I'm downloading this AWS S3 object on my local Node.js
server with this -
var url = "http://s3.amazonaws.com/cloudfront.s3post.cf/s3posts.json.gz";
var dest = "./s3posts.json.gz";
var download = function(url, dest, cb) {
var file = fs.createWriteStream(dest);
var request = http.get(url, function(response) {
response.pipe(file);
file.on('finish', function() {
file.close(cb);
});
});
}
download(url, dest, function() {
console.log('Download complete');
});
This successfully downloads a .json.gz
object. I'm trying to unzip this object using zlib
-
var gunzip = zlib.createGunzip();
var rstream = fs.createReadStream('./s3posts.json.gz');
var wstream = fs.createWriteStream('./s3posts.json');
rstream.pipe(gunzip).pipe(wstream);
However, this throws an error and the .json
file that is created is empty -
events.js:163
throw er; // Unhandled 'error' event
^
Error: unexpected end of file
at Zlib._handle.onerror (zlib.js:355:17)
Weirdly, if I use only the download code to download the object and unzip it manually using gunzip s3posts.json.gz
on the terminal, the created json file is filled with content and I can run my app successfully.

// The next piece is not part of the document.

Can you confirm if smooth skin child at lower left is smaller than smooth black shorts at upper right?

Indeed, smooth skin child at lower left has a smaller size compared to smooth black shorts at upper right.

I'm not sure why I'm able to unzip manually but can't do it programmatically with zlib
. It would be really helpful if someone can point out if I'm making a mistake.
The S3 object has the following metadata if it's relevant -
Cache-Control: max-age=31536000,no-transform,public
Content-Encoding: gzip
Content-Type: application/json
What happened is that you don't check for errors when you download the gzipped file so you end up saving an empty file. Then you try to decompress the empty file and you get an error, which is also unhandled and your program crashes.
Just handle all errors and you know what went wrong. From your example it's impossible to tell you anything more than that the .gz file is likely empty because apparently something went wrong with the download. But want exactly went wrong is a mystery because you don't check for errors in your code.
Turns out that I wasn't waiting for the file to complete downloading before unzipping it; which was why the generated json
was empty. I had to use the code for unzipping the file as a callback function -
download(url, dest, function() {
console.log('Download complete');
var gunzip = zlib.createGunzip();
var rstream = fs.createReadStream('./s3posts.json.gz');
var wstream = fs.createWriteStream('./s3posts.json');
rstream.pipe(gunzip).pipe(wstream);
});
This also explains why I was able to unzip the file manually just using the download code, as the download was complete at that point allowing me to successfully unzip it on the terminal.